* [Selected text]:
○ ○ ○ ○

Terry Tolkin (September 10, 1959 – January 21, 2022) was an American music executive and music journalist.

In the 1980s, Tolkin worked for several record labels, including Touch & Go Records, Rough Trade Records, and his own No.6 Records. From 1992 to 1996, he was an A&R representative for Elektra Records, where he signed alternative groups such as Stereolab and Afghan Whigs.

Early career
Tolkin originated from Kansas, moving to New York City in his youth.

Tolkin has been credited for coining the term "alternative music" in 1979 while writing for the trade publication Rockpool. Tolkin never disputed that claim, but it is undetermined whether he was the first to use the term. He also worked at the 99 Records store in New York City and as a booker at New York clubs such as Danceteria and CBGBs.

Record industry career
Tolkin worked for several independent and major labels over the course of his career. While working for Touch & Go Records, he signed the Butthole Surfers and the Virgin Prunes. In the late 1980s, Tolkin worked for Rough Trade Records and established his label No.6 Records as a subsidiary. No.6 released music by artists such as Unrest, Tindersticks, and Dean Wareham.

○ ○ ○ ○

* [Data for review]:

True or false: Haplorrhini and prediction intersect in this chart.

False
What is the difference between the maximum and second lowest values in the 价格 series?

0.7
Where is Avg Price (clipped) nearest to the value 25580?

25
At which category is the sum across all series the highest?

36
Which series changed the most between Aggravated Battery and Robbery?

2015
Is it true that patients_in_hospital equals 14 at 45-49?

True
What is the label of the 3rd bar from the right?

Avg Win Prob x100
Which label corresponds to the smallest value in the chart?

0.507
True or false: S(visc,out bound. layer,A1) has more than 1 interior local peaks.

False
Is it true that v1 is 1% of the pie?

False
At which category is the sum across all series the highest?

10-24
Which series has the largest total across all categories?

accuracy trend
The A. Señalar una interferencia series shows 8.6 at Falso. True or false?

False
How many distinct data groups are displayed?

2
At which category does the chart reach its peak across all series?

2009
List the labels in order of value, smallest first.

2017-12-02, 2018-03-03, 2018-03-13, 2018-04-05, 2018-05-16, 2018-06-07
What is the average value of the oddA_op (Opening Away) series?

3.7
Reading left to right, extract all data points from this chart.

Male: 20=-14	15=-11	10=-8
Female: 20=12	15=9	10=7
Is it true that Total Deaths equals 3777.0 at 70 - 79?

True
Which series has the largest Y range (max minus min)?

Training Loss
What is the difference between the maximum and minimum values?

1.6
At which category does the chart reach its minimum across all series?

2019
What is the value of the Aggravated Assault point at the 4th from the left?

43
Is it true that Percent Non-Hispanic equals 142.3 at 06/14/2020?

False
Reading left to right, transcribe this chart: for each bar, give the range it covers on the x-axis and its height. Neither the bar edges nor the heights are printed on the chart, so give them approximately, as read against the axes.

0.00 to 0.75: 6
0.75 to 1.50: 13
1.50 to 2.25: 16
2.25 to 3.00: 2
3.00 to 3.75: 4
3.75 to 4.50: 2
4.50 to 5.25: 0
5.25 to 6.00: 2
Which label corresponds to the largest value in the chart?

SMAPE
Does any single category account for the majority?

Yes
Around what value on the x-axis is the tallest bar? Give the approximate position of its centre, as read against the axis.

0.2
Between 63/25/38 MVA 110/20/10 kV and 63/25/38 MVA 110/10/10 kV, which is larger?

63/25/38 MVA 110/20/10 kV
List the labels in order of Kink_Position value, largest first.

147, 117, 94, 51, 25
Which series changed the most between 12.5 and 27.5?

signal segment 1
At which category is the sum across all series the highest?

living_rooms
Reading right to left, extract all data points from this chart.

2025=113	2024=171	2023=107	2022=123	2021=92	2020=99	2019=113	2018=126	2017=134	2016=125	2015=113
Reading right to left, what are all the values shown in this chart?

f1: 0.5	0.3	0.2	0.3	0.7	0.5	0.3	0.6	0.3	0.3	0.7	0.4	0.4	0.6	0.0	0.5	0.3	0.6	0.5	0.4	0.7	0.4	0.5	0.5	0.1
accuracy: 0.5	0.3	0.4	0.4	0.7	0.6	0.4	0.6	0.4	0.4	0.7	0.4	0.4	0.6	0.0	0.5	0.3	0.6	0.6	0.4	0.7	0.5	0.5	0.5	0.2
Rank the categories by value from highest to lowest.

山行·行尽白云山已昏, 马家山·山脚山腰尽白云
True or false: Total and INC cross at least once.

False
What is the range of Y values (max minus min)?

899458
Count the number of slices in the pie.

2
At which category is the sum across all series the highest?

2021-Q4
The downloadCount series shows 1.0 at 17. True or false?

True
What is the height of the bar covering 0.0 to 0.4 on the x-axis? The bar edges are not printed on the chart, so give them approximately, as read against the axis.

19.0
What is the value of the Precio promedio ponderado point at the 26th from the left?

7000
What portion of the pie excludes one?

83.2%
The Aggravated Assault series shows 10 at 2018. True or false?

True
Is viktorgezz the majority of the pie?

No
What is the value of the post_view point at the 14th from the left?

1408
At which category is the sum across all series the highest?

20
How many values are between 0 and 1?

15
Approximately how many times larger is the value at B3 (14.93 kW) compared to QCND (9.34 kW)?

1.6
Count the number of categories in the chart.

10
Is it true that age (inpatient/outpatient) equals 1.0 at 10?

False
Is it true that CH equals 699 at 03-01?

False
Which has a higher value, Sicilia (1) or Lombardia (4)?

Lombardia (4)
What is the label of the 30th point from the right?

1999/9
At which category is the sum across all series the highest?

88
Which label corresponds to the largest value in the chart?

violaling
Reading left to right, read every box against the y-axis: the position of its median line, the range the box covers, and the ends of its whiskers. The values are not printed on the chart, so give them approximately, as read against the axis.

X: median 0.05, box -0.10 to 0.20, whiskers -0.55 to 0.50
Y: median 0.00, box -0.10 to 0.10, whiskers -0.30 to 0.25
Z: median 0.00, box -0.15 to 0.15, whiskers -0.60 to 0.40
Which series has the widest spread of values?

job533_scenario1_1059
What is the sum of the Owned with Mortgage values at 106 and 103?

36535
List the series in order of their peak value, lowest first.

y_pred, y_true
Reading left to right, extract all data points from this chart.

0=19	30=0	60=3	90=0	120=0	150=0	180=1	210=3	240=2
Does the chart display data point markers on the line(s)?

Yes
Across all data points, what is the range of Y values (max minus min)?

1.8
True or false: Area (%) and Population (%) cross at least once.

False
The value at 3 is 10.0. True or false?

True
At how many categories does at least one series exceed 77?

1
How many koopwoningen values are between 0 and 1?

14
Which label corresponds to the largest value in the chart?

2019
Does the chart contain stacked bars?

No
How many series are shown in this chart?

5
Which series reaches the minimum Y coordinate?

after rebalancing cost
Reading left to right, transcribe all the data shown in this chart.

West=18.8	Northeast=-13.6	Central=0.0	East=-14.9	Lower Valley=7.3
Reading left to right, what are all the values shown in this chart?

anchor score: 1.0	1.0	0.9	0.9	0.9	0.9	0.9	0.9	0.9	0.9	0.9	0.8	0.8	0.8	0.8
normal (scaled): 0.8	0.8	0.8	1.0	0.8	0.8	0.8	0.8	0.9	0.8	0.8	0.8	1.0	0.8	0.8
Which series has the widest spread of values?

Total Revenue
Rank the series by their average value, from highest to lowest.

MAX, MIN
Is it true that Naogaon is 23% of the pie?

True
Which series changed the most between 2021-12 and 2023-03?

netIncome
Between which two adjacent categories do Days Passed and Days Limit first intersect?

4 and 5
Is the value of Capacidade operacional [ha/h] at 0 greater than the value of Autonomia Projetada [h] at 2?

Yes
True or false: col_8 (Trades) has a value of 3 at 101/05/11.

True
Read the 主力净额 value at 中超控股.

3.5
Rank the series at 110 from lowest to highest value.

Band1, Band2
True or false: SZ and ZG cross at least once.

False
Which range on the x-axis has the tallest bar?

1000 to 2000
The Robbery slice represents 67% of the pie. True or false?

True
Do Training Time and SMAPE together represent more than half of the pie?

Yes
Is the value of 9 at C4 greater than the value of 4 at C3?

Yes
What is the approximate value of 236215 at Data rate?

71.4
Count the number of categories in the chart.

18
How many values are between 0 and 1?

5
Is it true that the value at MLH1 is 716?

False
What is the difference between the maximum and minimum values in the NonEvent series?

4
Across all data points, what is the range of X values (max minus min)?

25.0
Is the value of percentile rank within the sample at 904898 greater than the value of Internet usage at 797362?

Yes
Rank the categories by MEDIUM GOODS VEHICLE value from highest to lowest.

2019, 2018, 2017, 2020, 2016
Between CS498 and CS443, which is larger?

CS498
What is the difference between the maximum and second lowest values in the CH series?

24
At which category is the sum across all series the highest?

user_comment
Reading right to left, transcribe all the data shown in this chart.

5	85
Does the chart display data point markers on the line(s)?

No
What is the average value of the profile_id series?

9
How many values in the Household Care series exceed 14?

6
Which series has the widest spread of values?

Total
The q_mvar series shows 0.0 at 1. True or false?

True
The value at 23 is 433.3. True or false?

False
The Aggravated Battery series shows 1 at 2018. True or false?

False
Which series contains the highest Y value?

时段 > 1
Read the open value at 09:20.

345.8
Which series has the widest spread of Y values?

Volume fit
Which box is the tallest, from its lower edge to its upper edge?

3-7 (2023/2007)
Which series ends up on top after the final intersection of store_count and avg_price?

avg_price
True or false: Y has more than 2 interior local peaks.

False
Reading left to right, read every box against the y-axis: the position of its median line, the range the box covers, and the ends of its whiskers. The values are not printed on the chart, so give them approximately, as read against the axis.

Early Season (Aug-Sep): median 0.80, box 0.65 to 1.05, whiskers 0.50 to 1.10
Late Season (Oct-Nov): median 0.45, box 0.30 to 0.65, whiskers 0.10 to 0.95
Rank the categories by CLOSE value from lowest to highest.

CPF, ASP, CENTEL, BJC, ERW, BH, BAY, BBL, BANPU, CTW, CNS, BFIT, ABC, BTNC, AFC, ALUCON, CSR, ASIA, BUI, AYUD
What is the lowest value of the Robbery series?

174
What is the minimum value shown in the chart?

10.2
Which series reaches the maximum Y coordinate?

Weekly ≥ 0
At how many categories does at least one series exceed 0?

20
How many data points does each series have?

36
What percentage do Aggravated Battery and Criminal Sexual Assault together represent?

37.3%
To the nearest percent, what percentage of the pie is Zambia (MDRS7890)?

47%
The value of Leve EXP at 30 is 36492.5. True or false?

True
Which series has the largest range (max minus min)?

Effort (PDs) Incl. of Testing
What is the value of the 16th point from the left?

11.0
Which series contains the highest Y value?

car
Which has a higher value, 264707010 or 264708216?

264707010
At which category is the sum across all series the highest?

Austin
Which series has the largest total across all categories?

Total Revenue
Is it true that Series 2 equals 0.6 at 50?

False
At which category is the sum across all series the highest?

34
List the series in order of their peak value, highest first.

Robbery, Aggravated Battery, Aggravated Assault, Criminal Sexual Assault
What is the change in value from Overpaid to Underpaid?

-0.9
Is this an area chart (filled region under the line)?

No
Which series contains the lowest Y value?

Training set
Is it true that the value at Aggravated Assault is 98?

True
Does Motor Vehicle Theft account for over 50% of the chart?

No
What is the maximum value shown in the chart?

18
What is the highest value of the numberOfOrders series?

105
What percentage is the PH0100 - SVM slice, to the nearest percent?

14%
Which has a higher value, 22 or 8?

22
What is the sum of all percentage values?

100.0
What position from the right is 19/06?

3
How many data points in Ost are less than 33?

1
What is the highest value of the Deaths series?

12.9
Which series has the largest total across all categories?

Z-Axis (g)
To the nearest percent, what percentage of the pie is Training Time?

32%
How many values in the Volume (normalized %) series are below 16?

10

○ ○ ○ ○

* [What to produce]:
Can you rewrite the Terry Tolkin text from the words "Tolkin has been" through "and Dean Wareham.", with "booker" swapped for "promoter"? None of this work depends on the data.

* [Answer for the task]:
Tolkin has been credited for coining the term "alternative music" in 1979 while writing for the trade publication Rockpool. Tolkin never disputed that claim, but it is undetermined whether he was the first to use the term. He also worked at the 99 Records store in New York City and as a promoter at New York clubs such as Danceteria and CBGBs.

Record industry career
Tolkin worked for several independent and major labels over the course of his career. While working for Touch & Go Records, he signed the Butthole Surfers and the Virgin Prunes. In the late 1980s, Tolkin worked for Rough Trade Records and established his label No.6 Records as a subsidiary. No.6 released music by artists such as Unrest, Tindersticks, and Dean Wareham.